For Kleppmann using events is the ideal way of storing data, all information is saved by appending it as a single blob, removing the need to update several tables. He also sees aggregating data as an ideal way to read data from a data store since current state is normally what is interesting for a user. Comparing with a user interface, a user clicking a button corresponds to an event, and requesting a page corresponds to an aggregation to retrieve the current state. Kleppmann derives a pattern from his example; input raw events are immutable facts, easy to store and a source of truth. Aggregates are derived from these raw events, cached and updated when new events arrive.

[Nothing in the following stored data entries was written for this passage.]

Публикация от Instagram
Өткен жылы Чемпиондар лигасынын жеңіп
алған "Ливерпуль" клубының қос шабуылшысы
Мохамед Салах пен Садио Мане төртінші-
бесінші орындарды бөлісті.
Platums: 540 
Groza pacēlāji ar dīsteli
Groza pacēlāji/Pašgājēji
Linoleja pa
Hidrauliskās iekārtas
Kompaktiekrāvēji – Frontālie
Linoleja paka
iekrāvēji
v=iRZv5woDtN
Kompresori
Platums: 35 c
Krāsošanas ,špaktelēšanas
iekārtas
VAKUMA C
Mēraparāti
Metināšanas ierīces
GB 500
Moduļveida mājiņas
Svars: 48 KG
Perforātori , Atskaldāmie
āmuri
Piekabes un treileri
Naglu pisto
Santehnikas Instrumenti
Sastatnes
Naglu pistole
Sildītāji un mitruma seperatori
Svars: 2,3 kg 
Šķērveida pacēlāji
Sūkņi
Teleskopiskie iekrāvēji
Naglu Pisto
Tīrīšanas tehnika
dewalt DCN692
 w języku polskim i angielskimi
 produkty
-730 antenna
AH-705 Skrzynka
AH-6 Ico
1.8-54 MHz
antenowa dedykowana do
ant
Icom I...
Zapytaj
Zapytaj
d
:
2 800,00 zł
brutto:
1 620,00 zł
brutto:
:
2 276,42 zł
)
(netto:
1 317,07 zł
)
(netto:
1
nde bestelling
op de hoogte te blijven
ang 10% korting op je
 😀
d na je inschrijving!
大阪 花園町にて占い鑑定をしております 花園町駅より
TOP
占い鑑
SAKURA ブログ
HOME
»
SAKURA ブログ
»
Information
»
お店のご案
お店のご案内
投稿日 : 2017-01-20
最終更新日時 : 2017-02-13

If needed all events can be replayed recreating all aggregates.

Moving to an event-sourcing-like approach is a move away from the traditional way databases are used, storing current state. Kleppmann’s reasons for still doing this includes:

  • Loose coupling, achieved by the separate schemas used for writing and reading.
  • Increased performance since separate schemas enables independent optimization of reads and writes and may also avoid (de)normalization discussions.
  • Flexibility from the possibility of trying a new algorithm for creating aggregates which then can either be discarded or replacing the old algorithm.
  • Error scenarios are easier to handle and reason about due to the possibility of replaying events leading to a failure.

Actor frameworks, e.g. Akka, Orleans and Erlang OTP are based on streams of immutable events but Kleppmann notes that they primarily are a mechanism dealing with concurrency, less for data management.